If it doesn’t work as a hedge fund strategy, try making policy with it March 7, 2014 at 12:24 pm
Capital structure ‘arbitrage’ is largely discredited as a hedge fund strategy for the rather good reason that a lot of people lost a lot of money on it. An arbitrage, remember, is supposed to involve a risk-free profit. But using the Merton model or its variants to ‘arbitrage’ between different parts of the same companies’ capital structure didn’t work very well — or, at least, it worked well until it didn’t. One of the problems (aside from various liquidity premiums embedded in prices) is that the first generation of these models assumed that the value of a firm’s assets follow a random walk with fixed volatility: which they don’t. In fact it has been known for over two decades that the PDs backed out from Merton models are far too high, something that KMV try to fix with some success at the cost of what might kindly be termed ‘pragmatic adjustments’. Now there may well be capital structure arbitrage models which don’t have these first generation problems and don’t involve arbitrary adjustments, but they are not well known (not least because if you had one that worked, you would want to use it to trade rather than to burnish your academic credibility).
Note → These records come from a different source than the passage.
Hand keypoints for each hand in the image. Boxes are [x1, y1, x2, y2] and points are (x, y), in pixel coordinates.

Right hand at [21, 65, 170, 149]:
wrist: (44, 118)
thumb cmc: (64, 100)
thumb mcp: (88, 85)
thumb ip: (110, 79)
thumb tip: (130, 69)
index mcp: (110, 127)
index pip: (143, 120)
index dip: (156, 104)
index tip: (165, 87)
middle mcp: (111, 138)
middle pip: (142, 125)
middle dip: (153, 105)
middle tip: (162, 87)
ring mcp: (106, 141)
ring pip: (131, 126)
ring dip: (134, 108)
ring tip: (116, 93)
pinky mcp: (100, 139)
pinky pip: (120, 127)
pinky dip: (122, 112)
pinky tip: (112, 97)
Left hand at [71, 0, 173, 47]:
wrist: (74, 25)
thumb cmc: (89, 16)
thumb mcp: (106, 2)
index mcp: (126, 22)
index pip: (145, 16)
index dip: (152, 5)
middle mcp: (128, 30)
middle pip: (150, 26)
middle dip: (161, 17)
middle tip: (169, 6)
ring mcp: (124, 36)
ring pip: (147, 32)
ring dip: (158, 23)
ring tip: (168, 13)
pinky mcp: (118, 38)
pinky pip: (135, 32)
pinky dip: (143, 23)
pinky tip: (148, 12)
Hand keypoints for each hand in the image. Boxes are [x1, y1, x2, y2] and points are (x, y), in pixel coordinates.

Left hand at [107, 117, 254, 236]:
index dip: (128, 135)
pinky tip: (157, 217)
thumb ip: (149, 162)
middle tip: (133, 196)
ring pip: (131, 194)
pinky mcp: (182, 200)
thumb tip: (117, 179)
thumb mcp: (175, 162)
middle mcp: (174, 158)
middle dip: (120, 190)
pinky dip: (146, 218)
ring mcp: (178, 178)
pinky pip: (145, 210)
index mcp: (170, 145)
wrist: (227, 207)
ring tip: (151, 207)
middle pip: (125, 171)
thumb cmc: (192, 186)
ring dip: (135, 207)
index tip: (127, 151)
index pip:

There is an exercise by the US Government Accountability Office to determine how much lower big bank borrowing costs are due to expectations of government bailouts. Stefan Nagel suggests on Bloomberg that there is a risk that, by using a simple Merton-type model, the GAO will “underestimate both the banks’ proper borrowing costs and the implicit subsidy they receive from taxpayers”. True, there is. But there is also the risk that they will overestimate it, not least because as we noted above, models like this are flawed, and they tend to overestimate PDs. I absolutely think that taxpayers deserve to know what the implicit subsidy they are providing to big banks is worth – but by the same token, I think they deserve to know the model risk in those estimates. Scaremongering to suggest that the estimate will necessarily be too low is not helpful here.